Banyak orang menghadapi dilema: mengejar peluang karier yang lebih baik di luar negeri atau bertahan dengan keterbatasan sistem di dalam negeri.
Tapi pertanyaannya, apakah bekerja di luar negeri berarti seseorang kehilangan nasionalisme? Atau justru nasionalisme yang sempit telah membatasi kebebasan individu untuk berkembang?
Faktanya, banyak orang pindah bukan karena kehilangan cinta pada Indonesia, tetapi karena negara lain lebih menghargai keahlian mereka.
Perusahaan dalam negeri membatasi lapangan kerja, menetapkan standar rekrutmen yang sering tidak masuk akal, dan mengabaikan peluang di beberapa sektor.
Gaji menjadi salah satu alasan terbesar—perusahaan luar negeri membayar profesi tertentu dengan layak, sementara Indonesia masih memberikan upah minim untuk keahlian yang sama.
Ironisnya, banyak orang justru mencap mereka yang pergi sebagai “tidak nasionalis.” Padahal, kalau pemerintah lebih serius membuka peluang, menyediakan fasilitas, dan memberikan apresiasi yang layak, mereka mungkin tidak perlu pergi.
Nasionalisme bukan soal bertahan di tempat, tapi soal kontribusi—di mana pun itu.
#KaburAjaDulu: Pendidikan, Lapangan Kerja, dan Kebijakan yang Berubah-ubah
Sulitnya mendapatkan pekerjaan di Indonesia bukan cuma soal lapangan kerja yang terbatas, tapi juga kualifikasi yang sering kali tidak masuk akal. Namun, masalah ini lebih dalam dari sekadar rekrutmen—akar utamanya ada di sistem pendidikan yang masih jauh dari ideal.
Pendidikan di Indonesia masih belum merata, dan lebih parahnya lagi, sistemnya terus berubah tanpa arah jelas.

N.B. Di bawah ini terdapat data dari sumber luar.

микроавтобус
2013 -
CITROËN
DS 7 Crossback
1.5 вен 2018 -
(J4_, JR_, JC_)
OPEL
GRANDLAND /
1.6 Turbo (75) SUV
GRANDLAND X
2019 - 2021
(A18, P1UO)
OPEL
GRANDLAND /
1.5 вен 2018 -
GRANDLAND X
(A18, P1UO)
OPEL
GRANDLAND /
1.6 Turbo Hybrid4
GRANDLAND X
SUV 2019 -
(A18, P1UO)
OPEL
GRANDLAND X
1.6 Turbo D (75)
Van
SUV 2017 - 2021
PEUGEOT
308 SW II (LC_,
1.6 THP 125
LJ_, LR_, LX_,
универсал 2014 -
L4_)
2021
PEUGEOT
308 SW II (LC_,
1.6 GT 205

Setiap kali pemerintahan berganti, mereka merombak kurikulum dengan dalih menyesuaikan zaman. Padahal, pemerintah perlu menyempurnakan sistem yang sudah ada, bukan sekadar menggantinya.

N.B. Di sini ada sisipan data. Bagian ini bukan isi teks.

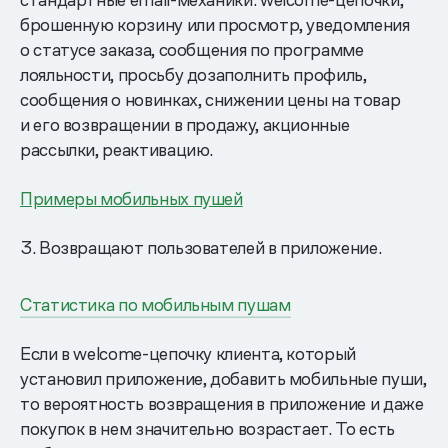
брошенную корзину или просмотр, уведомления
о статусе заказа, сообщения по программе
лояльности, просьбу дозаполнить профиль,
сообщения о новинках, снижении цены на товар
и его возвращении в продажу, акционные
рассылки, реактивацию.
Примеры мобильных пушей
3. Возвращают пользователей в приложение.
Статистика по мобильным пушам
Если в welcome-цепочку клиента, который
установил приложение, добавить мобильные пуши,
то вероятность возвращения в приложение и даже
покупок в нем значительно возрастает. То есть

Pergantian yang terlalu sering justru menunjukkan ketidakpastian dalam kebijakan pendidikan, yang pada akhirnya berdampak pada kesiapan tenaga kerja.
Ketika sistem pendidikan yang tidak stabil ini bertemu dengan minimnya lapangan kerja dan rendahnya apresiasi terhadap tenaga kerja, banyak individu berbakat akhirnya memilih keluar negeri.
Ironisnya, alih-alih berbenah, pemerintah justru lebih sering menyalahkan mereka yang pergi hingga ramai tagar #KaburAjaDulu.